I am learning C and C++. I wrote a program in C++ and I am writing the same program in C. I want to use structs in C to mimic the classes I wrote in C++. To this end, I wrote test code that (1) creates a typedef
to a function pointer, (2) a struct with the typedef
as a member, and (3) assigns the member to a compatible function.
#include <stdio.h>
// comment 1 -- see next line
typedef int (*type_def_func_ptr) (int, int);
int result(int x, int y){
int temp_result = x + y;
return temp_result;
}
struct TEST_STRUCT {
int day;
int month;
int year;
type_def_func_ptr tdfp;
};
int main(){
struct TEST_STRUCT MyStruct;
MyStruct.day = 28;
MyStruct.month = 9;
MyStruct.year = 2024;
// comment 2 -- see next line
MyStruct.tdfp = result;
int result1 = MyStruct.tdfp(28, 9);
printf("Result1 is %d\n", result1);
}
The code works. I don't understand, however, why the code works as written without (1) result()
being *result()
(comment 1) or (2) without MyStruct.tdfp = result being = &result
(comment 2). The code still works with (2) being &result
or *result
, which leads me to believe that the compiler is interpreting what I wrote instead of blindly compiling what I wrote.
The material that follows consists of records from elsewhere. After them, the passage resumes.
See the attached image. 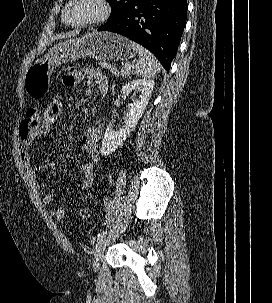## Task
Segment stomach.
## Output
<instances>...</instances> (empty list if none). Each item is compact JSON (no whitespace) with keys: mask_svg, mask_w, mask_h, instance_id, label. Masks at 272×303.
<instances>
[{"mask_svg":"<svg viewBox=\"0 0 272 303\" xmlns=\"http://www.w3.org/2000/svg\"><path fill=\"white\" fill-rule=\"evenodd\" d=\"M134 56L131 41L127 38L109 32L88 33L54 45L43 57L37 59L25 75L24 89L28 96L40 99L49 91V80L54 68L62 63L86 57L128 61Z\"/></svg>","mask_w":272,"mask_h":303,"instance_id":"1","label":"stomach"}]
</instances>
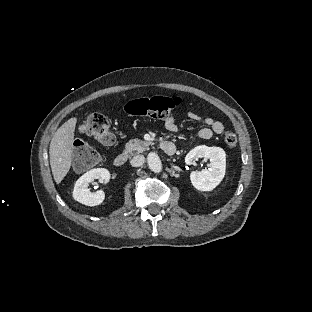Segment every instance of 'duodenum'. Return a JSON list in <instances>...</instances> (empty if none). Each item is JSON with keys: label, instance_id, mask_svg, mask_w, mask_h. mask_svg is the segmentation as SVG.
<instances>
[{"label": "duodenum", "instance_id": "duodenum-1", "mask_svg": "<svg viewBox=\"0 0 312 312\" xmlns=\"http://www.w3.org/2000/svg\"><path fill=\"white\" fill-rule=\"evenodd\" d=\"M160 148L167 155H175L177 153L176 145L172 142H169V141H162L160 143ZM127 159H128V153L122 152L115 157L114 165L116 167H123L126 164Z\"/></svg>", "mask_w": 312, "mask_h": 312}]
</instances>
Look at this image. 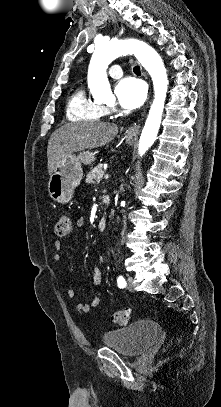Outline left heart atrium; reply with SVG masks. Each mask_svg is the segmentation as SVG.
<instances>
[{
  "label": "left heart atrium",
  "mask_w": 221,
  "mask_h": 407,
  "mask_svg": "<svg viewBox=\"0 0 221 407\" xmlns=\"http://www.w3.org/2000/svg\"><path fill=\"white\" fill-rule=\"evenodd\" d=\"M115 94L123 108L134 110L144 102L146 86L141 79L129 76L116 84Z\"/></svg>",
  "instance_id": "39dd6f15"
}]
</instances>
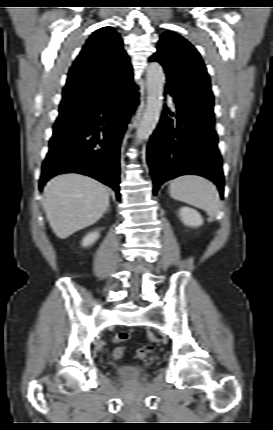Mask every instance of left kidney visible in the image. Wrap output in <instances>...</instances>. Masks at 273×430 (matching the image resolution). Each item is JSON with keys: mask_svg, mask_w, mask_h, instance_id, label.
I'll return each instance as SVG.
<instances>
[{"mask_svg": "<svg viewBox=\"0 0 273 430\" xmlns=\"http://www.w3.org/2000/svg\"><path fill=\"white\" fill-rule=\"evenodd\" d=\"M180 217L182 222L189 227H199L203 224V219L200 213L190 207H182L180 209Z\"/></svg>", "mask_w": 273, "mask_h": 430, "instance_id": "1", "label": "left kidney"}]
</instances>
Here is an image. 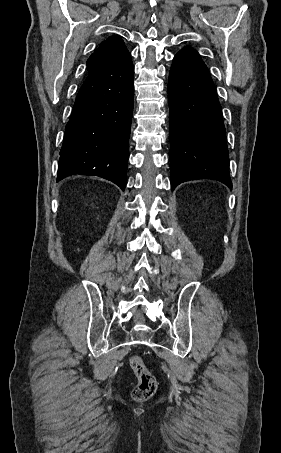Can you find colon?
<instances>
[{
    "mask_svg": "<svg viewBox=\"0 0 281 453\" xmlns=\"http://www.w3.org/2000/svg\"><path fill=\"white\" fill-rule=\"evenodd\" d=\"M129 368L131 373L140 381L132 393L133 399L137 402L148 400L156 387V379L152 370L137 356L130 358Z\"/></svg>",
    "mask_w": 281,
    "mask_h": 453,
    "instance_id": "obj_1",
    "label": "colon"
}]
</instances>
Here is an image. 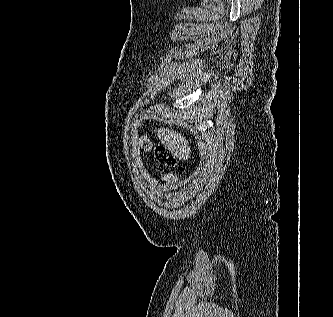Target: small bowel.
I'll return each mask as SVG.
<instances>
[{"mask_svg":"<svg viewBox=\"0 0 333 317\" xmlns=\"http://www.w3.org/2000/svg\"><path fill=\"white\" fill-rule=\"evenodd\" d=\"M148 146L147 138L143 135L138 136L134 139L132 144V151L131 155L133 158V161L135 163V166L138 168L140 173L143 176H146V170L144 166V162L142 159V151L145 150ZM164 191H169L175 188V181L171 177H166L164 180L163 185Z\"/></svg>","mask_w":333,"mask_h":317,"instance_id":"small-bowel-1","label":"small bowel"}]
</instances>
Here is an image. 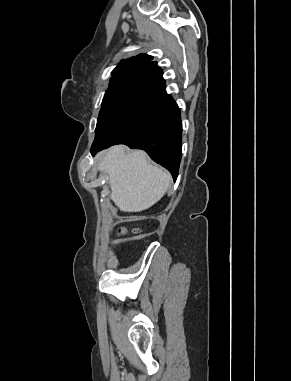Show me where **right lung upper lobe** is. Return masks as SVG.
I'll list each match as a JSON object with an SVG mask.
<instances>
[{
	"label": "right lung upper lobe",
	"mask_w": 291,
	"mask_h": 381,
	"mask_svg": "<svg viewBox=\"0 0 291 381\" xmlns=\"http://www.w3.org/2000/svg\"><path fill=\"white\" fill-rule=\"evenodd\" d=\"M152 56L139 54L131 58L122 60L112 72L109 88L118 85L128 79L153 74L159 70L156 62H152Z\"/></svg>",
	"instance_id": "cb5924a9"
}]
</instances>
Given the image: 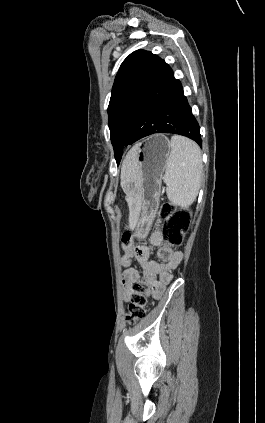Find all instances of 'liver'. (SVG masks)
I'll return each instance as SVG.
<instances>
[{
	"label": "liver",
	"instance_id": "6515ba94",
	"mask_svg": "<svg viewBox=\"0 0 265 423\" xmlns=\"http://www.w3.org/2000/svg\"><path fill=\"white\" fill-rule=\"evenodd\" d=\"M139 171L136 163L135 147L127 154L121 170L122 184L137 183L139 180ZM130 228H134L137 222V216L134 210L130 212Z\"/></svg>",
	"mask_w": 265,
	"mask_h": 423
}]
</instances>
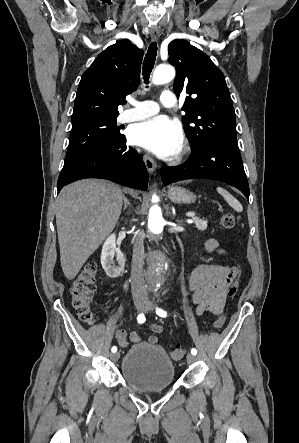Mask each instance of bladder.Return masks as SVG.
<instances>
[{
  "instance_id": "obj_1",
  "label": "bladder",
  "mask_w": 299,
  "mask_h": 443,
  "mask_svg": "<svg viewBox=\"0 0 299 443\" xmlns=\"http://www.w3.org/2000/svg\"><path fill=\"white\" fill-rule=\"evenodd\" d=\"M121 376L135 390H162L174 383L175 365L160 345L139 343L124 355Z\"/></svg>"
}]
</instances>
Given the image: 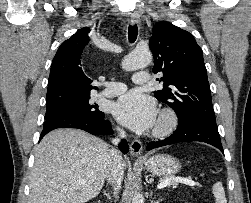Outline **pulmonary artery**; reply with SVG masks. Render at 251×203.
Segmentation results:
<instances>
[{
  "label": "pulmonary artery",
  "instance_id": "1",
  "mask_svg": "<svg viewBox=\"0 0 251 203\" xmlns=\"http://www.w3.org/2000/svg\"><path fill=\"white\" fill-rule=\"evenodd\" d=\"M133 82L135 84H143L149 81V75L147 72H139L133 75ZM127 86L121 82H109L107 84V89L102 91L100 97H113L125 92Z\"/></svg>",
  "mask_w": 251,
  "mask_h": 203
}]
</instances>
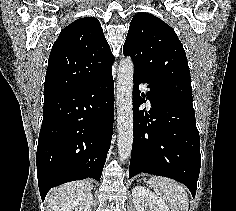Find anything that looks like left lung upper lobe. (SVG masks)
<instances>
[{
	"label": "left lung upper lobe",
	"instance_id": "obj_1",
	"mask_svg": "<svg viewBox=\"0 0 236 211\" xmlns=\"http://www.w3.org/2000/svg\"><path fill=\"white\" fill-rule=\"evenodd\" d=\"M123 53L132 58L134 73L192 102L191 77L184 48L165 22L149 13L136 14L130 23Z\"/></svg>",
	"mask_w": 236,
	"mask_h": 211
}]
</instances>
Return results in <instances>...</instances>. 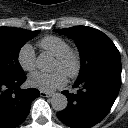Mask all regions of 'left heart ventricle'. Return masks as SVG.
Segmentation results:
<instances>
[{"mask_svg": "<svg viewBox=\"0 0 128 128\" xmlns=\"http://www.w3.org/2000/svg\"><path fill=\"white\" fill-rule=\"evenodd\" d=\"M53 70H61L65 74L67 72V69L65 67H63L61 64H59L57 61H55V63H54Z\"/></svg>", "mask_w": 128, "mask_h": 128, "instance_id": "left-heart-ventricle-1", "label": "left heart ventricle"}]
</instances>
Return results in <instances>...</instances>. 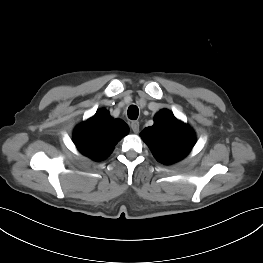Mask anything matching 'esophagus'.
I'll use <instances>...</instances> for the list:
<instances>
[{
	"label": "esophagus",
	"instance_id": "34e87169",
	"mask_svg": "<svg viewBox=\"0 0 263 263\" xmlns=\"http://www.w3.org/2000/svg\"><path fill=\"white\" fill-rule=\"evenodd\" d=\"M130 126L134 133L139 132V122L138 121H132Z\"/></svg>",
	"mask_w": 263,
	"mask_h": 263
}]
</instances>
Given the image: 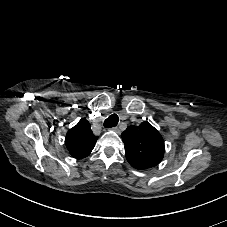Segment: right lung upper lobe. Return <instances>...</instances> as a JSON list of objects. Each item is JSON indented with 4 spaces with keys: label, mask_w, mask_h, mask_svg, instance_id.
Masks as SVG:
<instances>
[{
    "label": "right lung upper lobe",
    "mask_w": 227,
    "mask_h": 227,
    "mask_svg": "<svg viewBox=\"0 0 227 227\" xmlns=\"http://www.w3.org/2000/svg\"><path fill=\"white\" fill-rule=\"evenodd\" d=\"M98 137L90 128L86 119H81L66 135L65 144L70 154L76 159L87 157L95 146Z\"/></svg>",
    "instance_id": "obj_1"
}]
</instances>
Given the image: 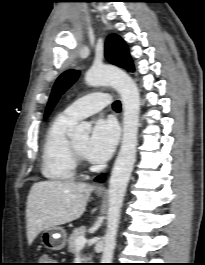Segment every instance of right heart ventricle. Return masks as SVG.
<instances>
[{
	"label": "right heart ventricle",
	"instance_id": "obj_1",
	"mask_svg": "<svg viewBox=\"0 0 205 265\" xmlns=\"http://www.w3.org/2000/svg\"><path fill=\"white\" fill-rule=\"evenodd\" d=\"M75 124L61 114L48 128L43 146L41 172L52 181H69L75 177L76 162L71 150L67 131Z\"/></svg>",
	"mask_w": 205,
	"mask_h": 265
}]
</instances>
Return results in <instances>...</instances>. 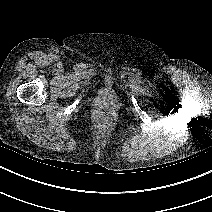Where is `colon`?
<instances>
[{"label": "colon", "mask_w": 212, "mask_h": 212, "mask_svg": "<svg viewBox=\"0 0 212 212\" xmlns=\"http://www.w3.org/2000/svg\"><path fill=\"white\" fill-rule=\"evenodd\" d=\"M99 115L103 119H108L110 117V112L108 110H106V109H101L99 111Z\"/></svg>", "instance_id": "5ec220e1"}]
</instances>
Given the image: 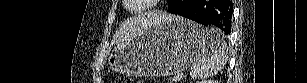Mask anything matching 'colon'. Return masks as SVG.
Masks as SVG:
<instances>
[{"label": "colon", "instance_id": "1", "mask_svg": "<svg viewBox=\"0 0 307 83\" xmlns=\"http://www.w3.org/2000/svg\"><path fill=\"white\" fill-rule=\"evenodd\" d=\"M116 82L117 83H136L135 80L129 79V78H119Z\"/></svg>", "mask_w": 307, "mask_h": 83}]
</instances>
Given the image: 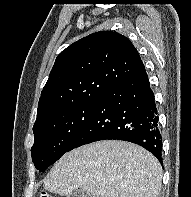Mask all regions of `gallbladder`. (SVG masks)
Listing matches in <instances>:
<instances>
[{"label":"gallbladder","instance_id":"1","mask_svg":"<svg viewBox=\"0 0 191 197\" xmlns=\"http://www.w3.org/2000/svg\"><path fill=\"white\" fill-rule=\"evenodd\" d=\"M71 197H91L87 192L82 189H77L71 193Z\"/></svg>","mask_w":191,"mask_h":197}]
</instances>
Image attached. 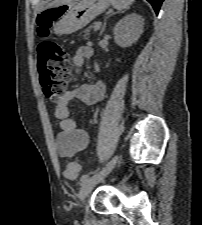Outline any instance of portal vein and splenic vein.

int result1 = MyStruct.tdfp(28, 9);
and int result1 = (*MyStruct.tdfp)(28, 9);
do the same thing.
MyStruct.tdfp = result;
and MyStruct.tdfp = &result;
also do the same thing.
These convenience "shortcuts" do the same thing as in C++ (in which you only need &
to take the address of functions if they are member functions).